Earlier we outlined the VaR calculation for assets whose prices could be expressed
in terms of fundamental asset prices. Practical considerations limit the number of
fundamental assets that can be included as risk factors. In particular, it is not
feasible to include discount factors for every possible maturity. In this section, we
look at approximating assets not included in the set of fundamental assets by linear
combinations of fundamental assets. As a concrete example, consider the mapping
of future cashflows. The fundamental asset set will contain discount factors for a
limited number of maturities. For example, RiskMetrics datasets cover zero-coupon
bond prices for bonds maturing at 2, 3, 4, 5, 7, 9, 10, 15, 20, and 30 years. To
compute VaR for a real coupon-bearing bond, it is necessary to express the principal
and coupon payments maturities in terms of these vertices. An obvious approach is
to apportion exposures summing to the present value of each cashflow to the nearest
maturity or maturities in the fundamental asset set.
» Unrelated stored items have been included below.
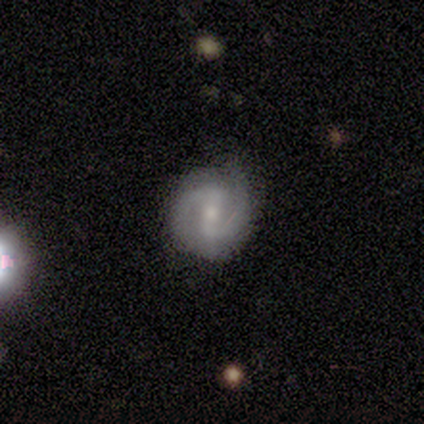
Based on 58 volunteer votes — featured or disk 69%, smooth 22%, star or artifact 9%. Down the decision tree: edge-on disk — no (100%); bar — weak (50%); spiral arms — yes (95%); spiral arm count — 2 (97%); spiral winding — medium (45%); bulge size — moderate (50%); merging — none (74%).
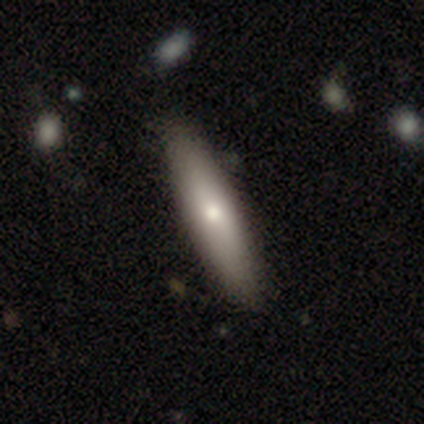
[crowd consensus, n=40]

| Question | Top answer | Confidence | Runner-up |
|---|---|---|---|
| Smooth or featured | smooth | 65% | featured or disk (35%) |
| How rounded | cigar-shaped | 58% | in between (42%) |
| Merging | none | 60% | minor disturbance (5%) |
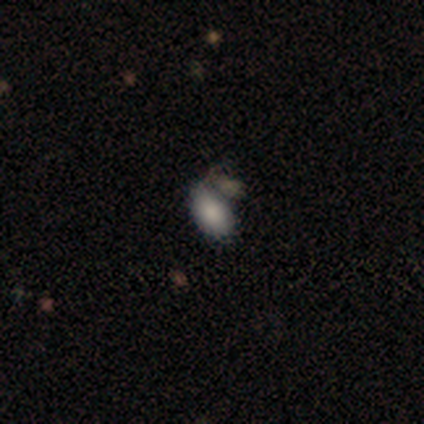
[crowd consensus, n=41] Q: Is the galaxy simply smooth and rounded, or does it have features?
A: smooth — 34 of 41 (83%).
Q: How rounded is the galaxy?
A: in between — 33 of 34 (97%).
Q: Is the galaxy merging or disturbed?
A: none — 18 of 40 (45%).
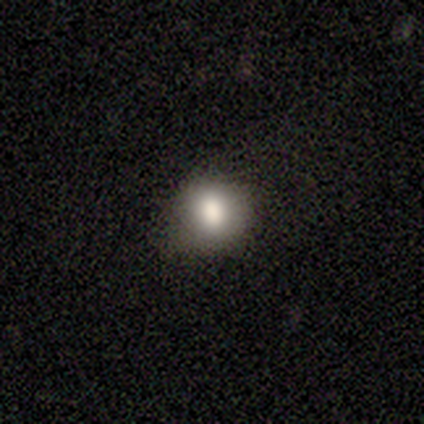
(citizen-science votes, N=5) Smooth or featured?
  - smooth: 100% *
  - featured or disk: 0%
  - star or artifact: 0%
How rounded?
  - round: 80% *
  - in between: 20%
  - cigar-shaped: 0%
Merging?
  - none: 80% *
  - minor disturbance: 20%
  - major disturbance: 0%
  - merger: 0%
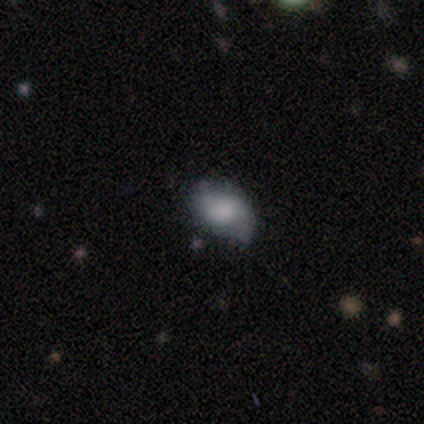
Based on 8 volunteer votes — smooth 75%, featured or disk 25%, star or artifact 0%. Down the decision tree: how rounded — in between (67%); merging — minor disturbance (50%).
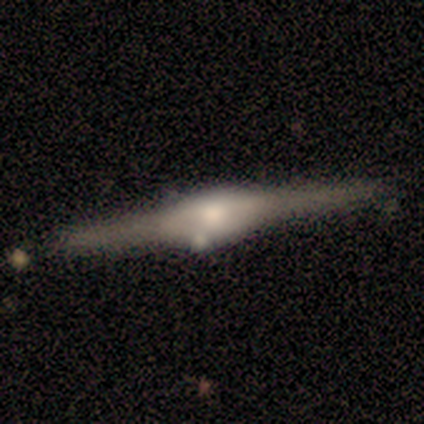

For example, a payment of USD
1 000 000 occurring in 6 years might have a present value of USD 700 000. This
exposure might be apportioned to exposures to the 5- and 7-year discount factors
totaling USD 700 000.
In the example given in the preceding paragraph, the condition that the exposures
at the 5- and 7-year points sum to 700 000 is obviously insufficient to determine
these exposures. An obvious approach would be to divide these exposures based on
a simple linear interpolation. RiskMetrics suggests a more elaborate approach in
which, for example, the volatility of the 6-year discount factor would be estimated by
linear interpolation of the volatilities of the 5- and 7-year discount factors. Exposures
to the 5- and 7-year factors would then be apportioned such that the volatility
obtained from the VaR calculation agreed with the interpolated 6-year volatility. We
refer the interested reader to Morgan and Reuters (1996) for details.
Summary of mapping procedure
At this point, it will be useful to summarize the mapping procedure for asset flows
in a systematic way. We want to map a spot or forward position in an asset. This
position is characterized by an asset identifier, a credit quality, and a maturity. The
first step is to compute the present value (PV) of the position. To do so, we need the
following information:
1 The current market price of the asset in its native currency.